In order to tame the man-eater, South Africa must make sure that her resources are distributed equally. The problem we have is not foreigners, but economic inequality created by bad governance of visionless leaders. Xenophobia is a loud voice of the side-lined population crying and telling government, “look! we are homeless while others have homes, we are jobless while others have jobs, we are illiterate while others are literate, and we have no reliable hospitals while others have, we have no water and electricity while others have”. When the nation’s common cake is not cut equally we have a wide lacuna between haves and have-nots. A fix on policies that would enhance equal sharing of wealth is paramount. When a Zulu, a Somalian, a Mozambican, a Zimbabwean have enough water, electricity, jobs, education and opportunities for decent living, xenophobic attacks will be a thing of the past.
Xenophobia is like any other social evil that is socially constructed; no one is born disliking the other nationality. The disliking can be unlearned through education. A good education would enable learners to understand that a Nigerian, a Moroccan or a South African is their family member from the same Mother Africa. This education ought to be taken to education institutions, faith groups, and into local social groups so that the ideology that yields to violence can be killed. When educators teach a young generation to respect and appreciate their “family members” from another part of Africa, African integration will be possible.
Muthuki, J (2013).The Complexities of being Foreign Student in South Africa Tertiary Institution. Alternation Edition, (7) 109-127.
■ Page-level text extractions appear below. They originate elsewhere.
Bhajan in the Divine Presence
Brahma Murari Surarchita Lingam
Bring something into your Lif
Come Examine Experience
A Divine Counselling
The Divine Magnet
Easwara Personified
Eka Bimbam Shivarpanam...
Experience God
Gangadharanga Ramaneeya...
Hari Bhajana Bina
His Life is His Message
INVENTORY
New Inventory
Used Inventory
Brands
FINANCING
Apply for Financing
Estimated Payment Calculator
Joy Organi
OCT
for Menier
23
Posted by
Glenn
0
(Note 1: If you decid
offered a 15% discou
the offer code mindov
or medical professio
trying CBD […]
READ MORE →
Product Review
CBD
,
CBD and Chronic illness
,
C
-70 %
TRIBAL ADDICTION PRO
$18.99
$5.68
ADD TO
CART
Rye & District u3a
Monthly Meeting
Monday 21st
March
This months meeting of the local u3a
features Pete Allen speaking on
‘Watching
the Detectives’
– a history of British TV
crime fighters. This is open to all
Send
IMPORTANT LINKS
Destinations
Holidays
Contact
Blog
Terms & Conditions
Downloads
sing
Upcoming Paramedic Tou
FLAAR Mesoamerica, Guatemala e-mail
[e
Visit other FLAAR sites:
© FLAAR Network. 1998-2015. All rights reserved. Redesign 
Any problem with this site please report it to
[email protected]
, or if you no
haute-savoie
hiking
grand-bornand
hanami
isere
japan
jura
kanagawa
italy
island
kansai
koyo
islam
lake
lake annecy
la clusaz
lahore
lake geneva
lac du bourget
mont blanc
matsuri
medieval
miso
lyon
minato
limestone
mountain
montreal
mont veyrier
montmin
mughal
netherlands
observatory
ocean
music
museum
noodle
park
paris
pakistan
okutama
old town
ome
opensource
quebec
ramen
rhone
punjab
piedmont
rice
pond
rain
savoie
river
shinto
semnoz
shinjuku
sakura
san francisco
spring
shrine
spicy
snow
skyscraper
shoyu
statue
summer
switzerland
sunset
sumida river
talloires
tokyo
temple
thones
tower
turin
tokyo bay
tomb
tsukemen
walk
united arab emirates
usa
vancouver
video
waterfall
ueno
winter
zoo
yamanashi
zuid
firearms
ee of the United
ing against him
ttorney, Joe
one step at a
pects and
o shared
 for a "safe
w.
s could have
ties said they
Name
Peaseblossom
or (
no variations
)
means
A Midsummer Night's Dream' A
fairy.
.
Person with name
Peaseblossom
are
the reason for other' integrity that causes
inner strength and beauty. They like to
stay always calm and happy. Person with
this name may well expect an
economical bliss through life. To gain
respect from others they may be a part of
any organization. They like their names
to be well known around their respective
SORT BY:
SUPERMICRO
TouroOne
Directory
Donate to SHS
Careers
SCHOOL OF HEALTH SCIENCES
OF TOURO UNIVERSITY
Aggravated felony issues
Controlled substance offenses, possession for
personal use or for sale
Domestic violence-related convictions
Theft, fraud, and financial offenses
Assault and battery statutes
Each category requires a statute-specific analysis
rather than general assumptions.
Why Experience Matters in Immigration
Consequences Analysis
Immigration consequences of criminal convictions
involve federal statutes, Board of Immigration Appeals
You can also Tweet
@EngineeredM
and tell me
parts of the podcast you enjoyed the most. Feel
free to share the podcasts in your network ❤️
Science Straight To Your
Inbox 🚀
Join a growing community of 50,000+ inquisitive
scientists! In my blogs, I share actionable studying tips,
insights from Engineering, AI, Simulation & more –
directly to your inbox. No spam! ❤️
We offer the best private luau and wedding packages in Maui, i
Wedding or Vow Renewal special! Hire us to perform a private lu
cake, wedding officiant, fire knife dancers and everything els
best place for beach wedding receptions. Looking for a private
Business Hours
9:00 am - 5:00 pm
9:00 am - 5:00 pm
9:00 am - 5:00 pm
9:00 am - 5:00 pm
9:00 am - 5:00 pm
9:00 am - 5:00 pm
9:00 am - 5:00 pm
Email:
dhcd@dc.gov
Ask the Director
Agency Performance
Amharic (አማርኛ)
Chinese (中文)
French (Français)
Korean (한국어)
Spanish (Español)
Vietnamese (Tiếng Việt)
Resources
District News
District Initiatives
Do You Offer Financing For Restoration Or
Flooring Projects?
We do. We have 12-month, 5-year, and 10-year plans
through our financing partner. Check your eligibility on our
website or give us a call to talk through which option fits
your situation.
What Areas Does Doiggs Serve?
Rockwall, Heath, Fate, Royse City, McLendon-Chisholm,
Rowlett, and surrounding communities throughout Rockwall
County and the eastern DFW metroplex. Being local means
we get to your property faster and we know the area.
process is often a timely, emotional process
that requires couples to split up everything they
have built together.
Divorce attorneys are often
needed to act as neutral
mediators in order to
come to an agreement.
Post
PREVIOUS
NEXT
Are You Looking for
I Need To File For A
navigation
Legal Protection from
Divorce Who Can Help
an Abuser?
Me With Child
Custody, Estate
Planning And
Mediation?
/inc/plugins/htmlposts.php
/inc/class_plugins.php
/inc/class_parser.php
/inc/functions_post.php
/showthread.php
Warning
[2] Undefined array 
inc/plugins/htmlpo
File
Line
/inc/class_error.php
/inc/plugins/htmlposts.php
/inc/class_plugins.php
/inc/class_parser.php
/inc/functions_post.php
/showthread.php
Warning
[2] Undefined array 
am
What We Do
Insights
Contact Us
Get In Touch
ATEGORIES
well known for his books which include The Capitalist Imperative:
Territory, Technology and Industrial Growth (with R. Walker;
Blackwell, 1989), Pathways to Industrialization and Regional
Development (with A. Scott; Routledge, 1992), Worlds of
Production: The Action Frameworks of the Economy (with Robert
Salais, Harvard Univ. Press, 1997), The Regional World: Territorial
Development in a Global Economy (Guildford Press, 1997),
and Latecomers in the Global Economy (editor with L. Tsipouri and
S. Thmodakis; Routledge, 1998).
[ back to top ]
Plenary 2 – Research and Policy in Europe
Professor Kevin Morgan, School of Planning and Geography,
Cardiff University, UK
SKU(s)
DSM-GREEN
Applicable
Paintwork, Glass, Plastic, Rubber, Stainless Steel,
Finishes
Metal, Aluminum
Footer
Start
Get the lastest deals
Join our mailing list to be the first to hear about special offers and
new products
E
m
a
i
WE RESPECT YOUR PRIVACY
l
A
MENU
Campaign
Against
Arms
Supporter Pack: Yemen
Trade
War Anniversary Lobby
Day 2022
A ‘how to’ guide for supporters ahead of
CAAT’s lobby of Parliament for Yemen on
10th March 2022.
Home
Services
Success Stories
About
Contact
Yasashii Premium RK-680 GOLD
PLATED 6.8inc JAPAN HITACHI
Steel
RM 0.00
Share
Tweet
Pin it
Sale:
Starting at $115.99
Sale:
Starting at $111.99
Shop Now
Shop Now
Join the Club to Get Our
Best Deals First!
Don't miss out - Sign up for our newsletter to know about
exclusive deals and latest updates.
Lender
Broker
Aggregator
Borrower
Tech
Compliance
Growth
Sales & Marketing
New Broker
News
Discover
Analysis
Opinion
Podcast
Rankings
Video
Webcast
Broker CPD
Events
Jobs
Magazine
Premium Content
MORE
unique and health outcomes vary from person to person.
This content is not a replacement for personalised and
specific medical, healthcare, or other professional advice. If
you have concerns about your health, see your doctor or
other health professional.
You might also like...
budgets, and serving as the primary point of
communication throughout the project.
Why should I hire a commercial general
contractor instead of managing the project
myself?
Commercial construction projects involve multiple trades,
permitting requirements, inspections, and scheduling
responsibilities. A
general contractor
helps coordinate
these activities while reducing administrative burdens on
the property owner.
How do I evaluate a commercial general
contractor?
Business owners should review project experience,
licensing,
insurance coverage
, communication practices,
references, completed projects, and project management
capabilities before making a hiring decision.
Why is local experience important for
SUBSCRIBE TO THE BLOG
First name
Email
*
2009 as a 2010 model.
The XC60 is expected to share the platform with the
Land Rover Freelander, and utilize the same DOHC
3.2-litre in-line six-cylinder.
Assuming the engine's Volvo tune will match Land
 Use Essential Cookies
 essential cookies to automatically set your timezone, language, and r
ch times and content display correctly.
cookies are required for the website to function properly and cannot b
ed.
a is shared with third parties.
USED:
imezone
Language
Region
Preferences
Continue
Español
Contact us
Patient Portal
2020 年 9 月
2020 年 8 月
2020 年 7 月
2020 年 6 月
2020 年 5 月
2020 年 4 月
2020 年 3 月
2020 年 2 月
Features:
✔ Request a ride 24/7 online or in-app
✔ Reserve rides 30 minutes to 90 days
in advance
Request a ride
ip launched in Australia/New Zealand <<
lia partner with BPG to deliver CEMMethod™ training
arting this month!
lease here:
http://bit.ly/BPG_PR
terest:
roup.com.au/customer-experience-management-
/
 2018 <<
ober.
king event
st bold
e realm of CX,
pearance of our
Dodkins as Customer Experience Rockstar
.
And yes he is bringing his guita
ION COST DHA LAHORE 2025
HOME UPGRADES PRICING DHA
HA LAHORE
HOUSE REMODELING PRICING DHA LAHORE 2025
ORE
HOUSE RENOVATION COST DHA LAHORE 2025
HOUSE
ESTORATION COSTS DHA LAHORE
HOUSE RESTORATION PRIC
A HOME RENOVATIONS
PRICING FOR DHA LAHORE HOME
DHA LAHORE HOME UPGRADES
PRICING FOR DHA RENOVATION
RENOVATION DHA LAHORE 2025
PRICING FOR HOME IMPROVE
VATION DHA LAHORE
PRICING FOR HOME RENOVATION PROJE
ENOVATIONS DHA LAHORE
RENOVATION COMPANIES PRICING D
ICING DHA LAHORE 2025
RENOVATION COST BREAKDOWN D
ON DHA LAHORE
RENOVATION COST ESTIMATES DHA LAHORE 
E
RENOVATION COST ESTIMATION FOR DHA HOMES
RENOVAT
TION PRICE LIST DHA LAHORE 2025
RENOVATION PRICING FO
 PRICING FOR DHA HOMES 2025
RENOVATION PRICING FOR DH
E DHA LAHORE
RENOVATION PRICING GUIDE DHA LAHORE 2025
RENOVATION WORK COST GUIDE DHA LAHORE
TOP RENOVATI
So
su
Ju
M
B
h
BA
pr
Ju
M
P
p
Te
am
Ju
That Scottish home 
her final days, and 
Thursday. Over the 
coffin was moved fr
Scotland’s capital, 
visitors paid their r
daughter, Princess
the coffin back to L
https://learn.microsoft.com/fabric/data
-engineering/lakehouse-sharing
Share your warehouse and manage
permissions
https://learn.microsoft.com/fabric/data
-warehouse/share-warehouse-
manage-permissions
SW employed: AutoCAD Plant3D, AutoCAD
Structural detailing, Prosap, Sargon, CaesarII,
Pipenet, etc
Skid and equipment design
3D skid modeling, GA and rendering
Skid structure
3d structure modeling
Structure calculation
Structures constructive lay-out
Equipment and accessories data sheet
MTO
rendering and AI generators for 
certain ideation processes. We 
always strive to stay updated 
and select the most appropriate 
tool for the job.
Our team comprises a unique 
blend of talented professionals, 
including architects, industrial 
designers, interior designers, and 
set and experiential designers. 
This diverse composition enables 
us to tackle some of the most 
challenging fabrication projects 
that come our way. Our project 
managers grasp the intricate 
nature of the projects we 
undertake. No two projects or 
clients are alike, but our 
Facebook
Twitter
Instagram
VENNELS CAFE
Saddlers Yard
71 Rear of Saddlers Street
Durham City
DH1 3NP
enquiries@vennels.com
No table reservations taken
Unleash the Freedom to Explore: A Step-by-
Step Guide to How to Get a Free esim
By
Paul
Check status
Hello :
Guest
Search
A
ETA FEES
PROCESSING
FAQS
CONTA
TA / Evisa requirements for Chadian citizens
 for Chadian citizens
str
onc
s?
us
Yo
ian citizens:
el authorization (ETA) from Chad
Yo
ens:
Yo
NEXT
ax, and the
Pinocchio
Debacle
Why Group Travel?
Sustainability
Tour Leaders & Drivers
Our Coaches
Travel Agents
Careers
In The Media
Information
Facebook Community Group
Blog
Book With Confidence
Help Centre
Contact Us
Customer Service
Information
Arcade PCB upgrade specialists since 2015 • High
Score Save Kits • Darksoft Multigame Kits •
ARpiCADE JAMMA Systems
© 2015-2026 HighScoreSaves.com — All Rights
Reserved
Gathambĩri Anthony Waiganjo was born in Nyeri County, Kenya. In 2008, he graduated cum laude with a bachelors of Arts degree in Philosophy, (Ubaniana University Roma). In 2013, he graduated cum laude with a bachelor’s degree in Theology (Saint Joseph’s, South Africa). In 2015, he graduated with a master’s degree in Gender Studies from the school of social sciences (University of KwaZulu-Natal, South Africa). He is currently pursuing his Doctorate degree in Gender Studies from the same university. He is a writer, academic, reformer and social activist. Gathambĩri has written several articles on social justice, integrity of environment and gender empowerment. His hobbies includes writing, community engagement, and social development research.